→ Goal
Convert every line of the items below into a Markdown table with the columns "Row" and "Line", numbering the rows and skipping blank lines. Leave the pictures out of the answer.

→ Record list
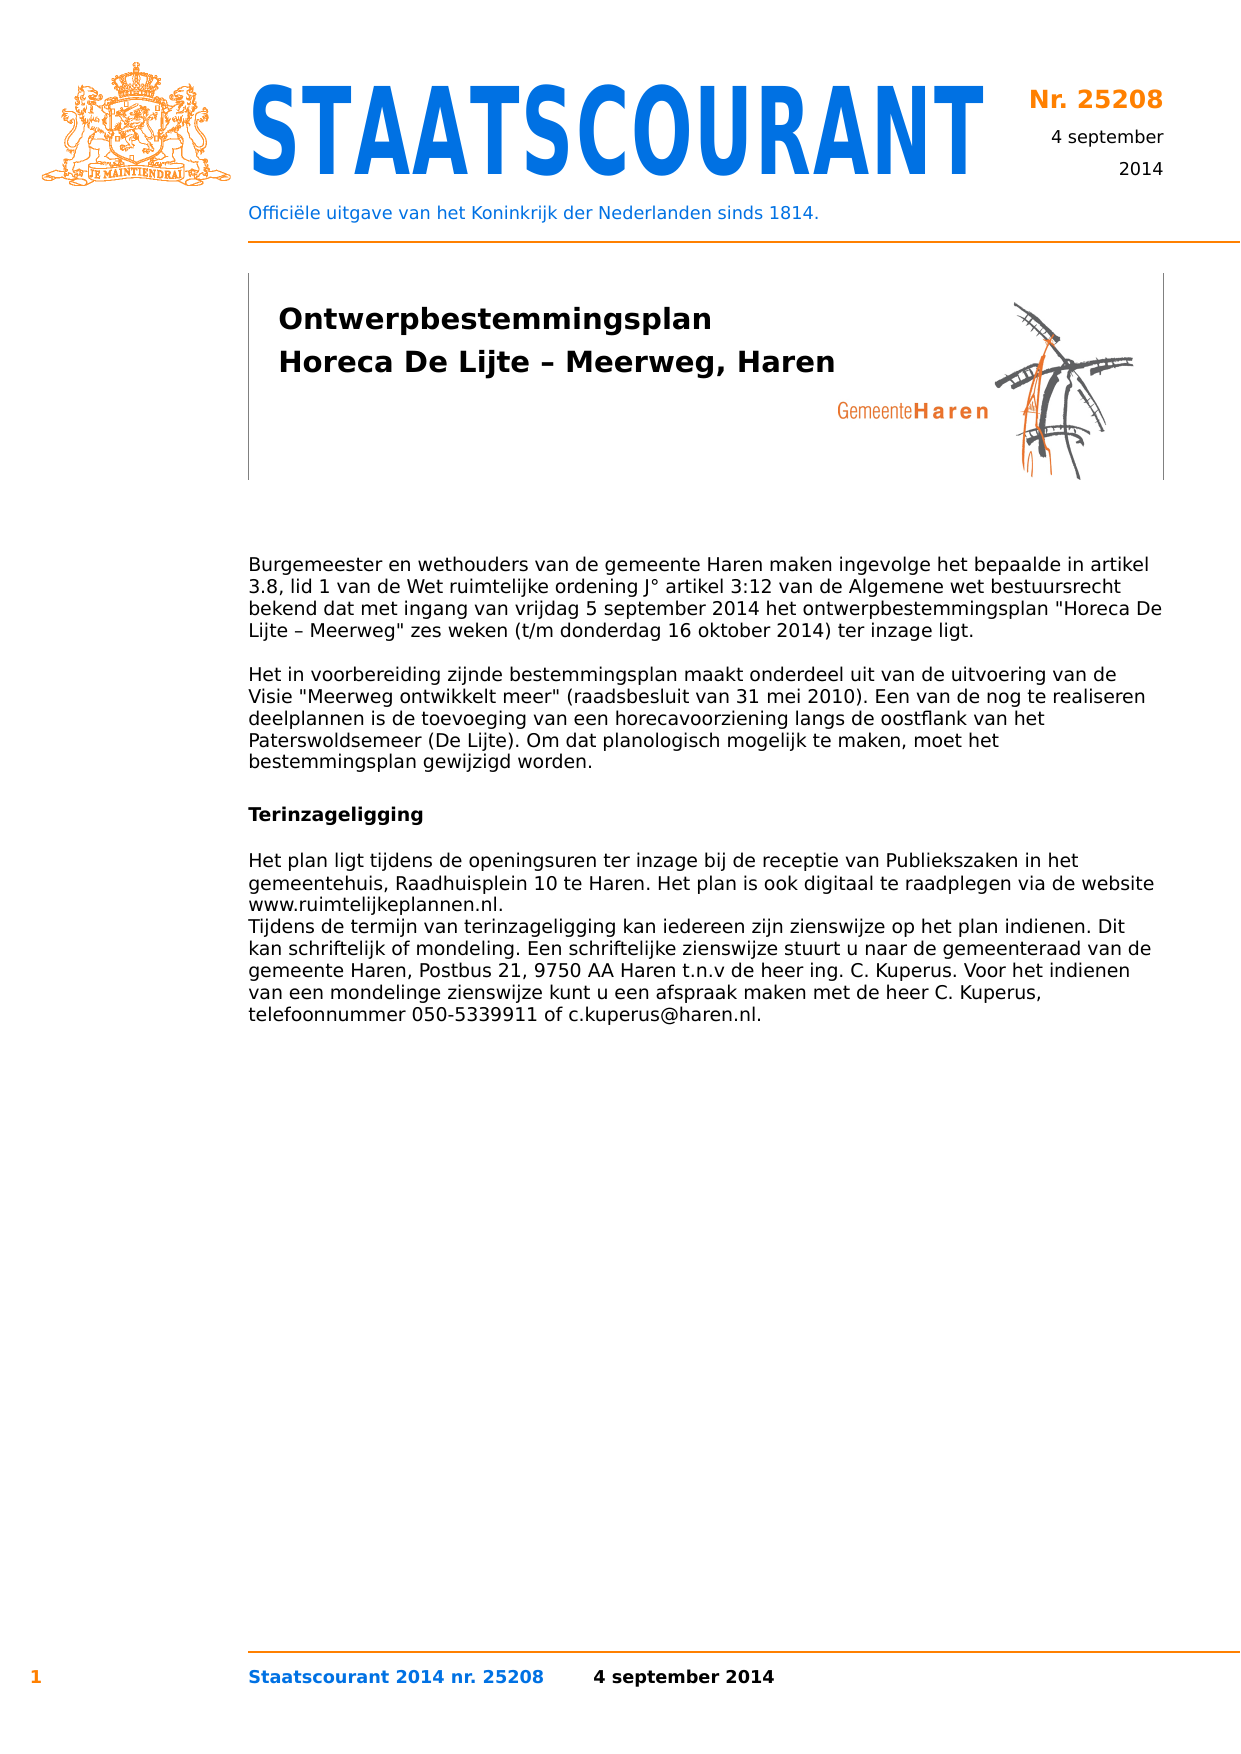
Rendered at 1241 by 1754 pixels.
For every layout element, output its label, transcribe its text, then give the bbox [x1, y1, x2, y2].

picture [838, 302, 1134, 480]
text Tijdens de termijn van terinzageligging kan iedereen zijn zienswijze op het plan indienen. Dit kan schriftelijk of mondeling. Een schriftelijke zienswijze stuurt u naar de gemeenteraad van de gemeente Haren, Postbus 21, 9750 AA Haren t.n.v de heer ing. C. Kuperus. Voor het indienen van een mondelinge zienswijze kunt u een afspraak maken met de heer C. Kuperus, telefoonnummer 050-5339911 of c.kuperus@haren.nl. [248, 916, 1163, 1026]
table_header Nr. 25208 [998, 62, 1240, 121]
text Het in voorbereiding zijnde bestemmingsplan maakt onderdeel uit van de uitvoering van de Visie "Meerweg ontwikkelt meer" (raadsbesluit van 31 mei 2010). Een van de nog te realiseren deelplannen is de toevoeging van een horecavoorziening langs de oostflank van het Paterswoldsemeer (De Lijte). Om dat planologisch mogelijk te maken, moet het bestemmingsplan gewijzigd worden. [248, 663, 1163, 773]
subtitle Terinzageligging [248, 803, 1163, 825]
text Burgemeester en wethouders van de gemeente Haren maken ingevolge het bepaalde in artikel 3.8, lid 1 van de Wet ruimtelijke ordening J° artikel 3:12 van de Algemene wet bestuursrecht bekend dat met ingang van vrijdag 5 september 2014 het ontwerpbestemmingsplan "Horeca De Lijte – Meerweg" zes weken (t/m donderdag 16 oktober 2014) ter inzage ligt. [248, 554, 1163, 642]
table_cell Officiële uitgave van het Koninkrijk der Nederlanden sinds 1814. [248, 203, 1240, 241]
table_header [25, 62, 248, 241]
text Het plan ligt tijdens de openingsuren ter inzage bij de receptie van Publiekszaken in het gemeentehuis, Raadhuisplein 10 te Haren. Het plan is ook digitaal te raadplegen via de website www.ruimtelijkeplannen.nl. [248, 850, 1163, 916]
subtitle Ontwerpbestemmingsplan Horeca De Lijte – Meerweg, Haren [249, 273, 1163, 480]
picture [41, 62, 231, 186]
table_header STAATSCOURANT [248, 62, 998, 203]
table_cell 4 september [998, 121, 1240, 153]
table_cell 2014 [998, 153, 1240, 203]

→ Answer
| Row | Line |
|---|---|
| 1 | Rendered at 1241 by 1754 pixels. |
| 2 | For every layout element, output its label, transcribe its text, then give the bbox [x1, y1, x2, y2]. |
| 3 | picture [838, 302, 1134, 480] |
| 4 | text Tijdens de termijn van terinzageligging kan iedereen zijn zienswijze op het plan indienen. Dit kan schriftelijk of mondeling. Een schriftelijke zienswijze stuurt u naar de gemeenteraad van de gemeente Haren, Postbus 21, 9750 AA Haren t.n.v de heer ing. C. Kuperus. Voor het indienen van een mondelinge zienswijze kunt u een afspraak maken met de heer C. Kuperus, telefoonnummer 050-5339911 of c.kuperus@haren.nl. [248, 916, 1163, 1026] |
| 5 | table_header Nr. 25208 [998, 62, 1240, 121] |
| 6 | text Het in voorbereiding zijnde bestemmingsplan maakt onderdeel uit van de uitvoering van de Visie "Meerweg ontwikkelt meer" (raadsbesluit van 31 mei 2010). Een van de nog te realiseren deelplannen is de toevoeging van een horecavoorziening langs de oostflank van het Paterswoldsemeer (De Lijte). Om dat planologisch mogelijk te maken, moet het bestemmingsplan gewijzigd worden. [248, 663, 1163, 773] |
| 7 | subtitle Terinzageligging [248, 803, 1163, 825] |
| 8 | text Burgemeester en wethouders van de gemeente Haren maken ingevolge het bepaalde in artikel 3.8, lid 1 van de Wet ruimtelijke ordening J° artikel 3:12 van de Algemene wet bestuursrecht bekend dat met ingang van vrijdag 5 september 2014 het ontwerpbestemmingsplan "Horeca De Lijte – Meerweg" zes weken (t/m donderdag 16 oktober 2014) ter inzage ligt. [248, 554, 1163, 642] |
| 9 | table_cell Officiële uitgave van het Koninkrijk der Nederlanden sinds 1814. [248, 203, 1240, 241] |
| 10 | table_header [25, 62, 248, 241] |
| 11 | text Het plan ligt tijdens de openingsuren ter inzage bij de receptie van Publiekszaken in het gemeentehuis, Raadhuisplein 10 te Haren. Het plan is ook digitaal te raadplegen via de website www.ruimtelijkeplannen.nl. [248, 850, 1163, 916] |
| 12 | subtitle Ontwerpbestemmingsplan Horeca De Lijte – Meerweg, Haren [249, 273, 1163, 480] |
| 13 | picture [41, 62, 231, 186] |
| 14 | table_header STAATSCOURANT [248, 62, 998, 203] |
| 15 | table_cell 4 september [998, 121, 1240, 153] |
| 16 | table_cell 2014 [998, 153, 1240, 203] |